__SUPPLIED MATERIAL__
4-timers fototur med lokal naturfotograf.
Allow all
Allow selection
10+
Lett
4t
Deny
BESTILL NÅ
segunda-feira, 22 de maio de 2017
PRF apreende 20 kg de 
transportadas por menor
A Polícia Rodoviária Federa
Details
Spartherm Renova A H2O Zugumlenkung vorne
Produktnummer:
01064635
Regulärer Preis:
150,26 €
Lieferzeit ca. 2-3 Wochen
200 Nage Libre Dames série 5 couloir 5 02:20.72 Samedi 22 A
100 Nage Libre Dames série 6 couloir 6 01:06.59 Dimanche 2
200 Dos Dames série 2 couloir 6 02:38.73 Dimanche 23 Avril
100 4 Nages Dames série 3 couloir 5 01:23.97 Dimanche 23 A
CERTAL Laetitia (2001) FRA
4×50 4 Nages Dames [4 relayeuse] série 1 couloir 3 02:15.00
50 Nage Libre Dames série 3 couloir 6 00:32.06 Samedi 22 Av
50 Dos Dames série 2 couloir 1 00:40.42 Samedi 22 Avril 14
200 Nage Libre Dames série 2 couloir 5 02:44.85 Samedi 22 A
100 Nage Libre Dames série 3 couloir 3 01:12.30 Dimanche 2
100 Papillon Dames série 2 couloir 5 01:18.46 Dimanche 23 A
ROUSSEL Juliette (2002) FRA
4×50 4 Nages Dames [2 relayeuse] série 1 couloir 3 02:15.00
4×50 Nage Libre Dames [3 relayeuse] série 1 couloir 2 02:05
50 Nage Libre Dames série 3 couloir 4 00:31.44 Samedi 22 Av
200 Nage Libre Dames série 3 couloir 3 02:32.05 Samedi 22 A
---
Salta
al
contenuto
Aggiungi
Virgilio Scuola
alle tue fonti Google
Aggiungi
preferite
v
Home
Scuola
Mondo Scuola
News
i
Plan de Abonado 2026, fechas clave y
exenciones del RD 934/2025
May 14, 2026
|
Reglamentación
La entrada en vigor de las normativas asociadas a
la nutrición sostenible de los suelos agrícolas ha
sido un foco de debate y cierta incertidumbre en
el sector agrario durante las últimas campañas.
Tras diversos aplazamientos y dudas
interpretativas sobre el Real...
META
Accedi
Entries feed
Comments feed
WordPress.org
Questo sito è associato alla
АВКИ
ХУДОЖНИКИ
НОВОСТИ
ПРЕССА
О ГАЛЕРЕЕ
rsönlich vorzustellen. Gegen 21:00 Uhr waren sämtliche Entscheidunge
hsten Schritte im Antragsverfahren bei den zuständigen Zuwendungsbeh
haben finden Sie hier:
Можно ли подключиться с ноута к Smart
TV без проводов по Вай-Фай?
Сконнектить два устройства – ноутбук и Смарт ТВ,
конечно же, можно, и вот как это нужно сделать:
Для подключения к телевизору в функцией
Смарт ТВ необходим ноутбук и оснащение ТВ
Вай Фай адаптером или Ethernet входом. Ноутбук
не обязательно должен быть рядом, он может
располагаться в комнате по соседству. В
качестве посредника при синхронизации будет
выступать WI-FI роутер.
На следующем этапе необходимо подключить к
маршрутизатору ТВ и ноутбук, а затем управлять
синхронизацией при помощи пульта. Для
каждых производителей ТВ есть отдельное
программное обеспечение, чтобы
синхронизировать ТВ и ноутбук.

__EXERCISE REQUIREMENTS__
Please copy out the lines of the records word for word, starting with the line that contains "4-timers fototur med lokal naturfotograf." and going on through the line that contains "100 Nage Libre Dames série 6".

__SOLUTION FOR THIS PROBLEM__
4-timers fototur med lokal naturfotograf.
Allow all
Allow selection
10+
Lett
4t
Deny
BESTILL NÅ
segunda-feira, 22 de maio de 2017
PRF apreende 20 kg de 
transportadas por menor
A Polícia Rodoviária Federa
Details
Spartherm Renova A H2O Zugumlenkung vorne
Produktnummer:
01064635
Regulärer Preis:
150,26 €
Lieferzeit ca. 2-3 Wochen
200 Nage Libre Dames série 5 couloir 5 02:20.72 Samedi 22 A
100 Nage Libre Dames série 6 couloir 6 01:06.59 Dimanche 2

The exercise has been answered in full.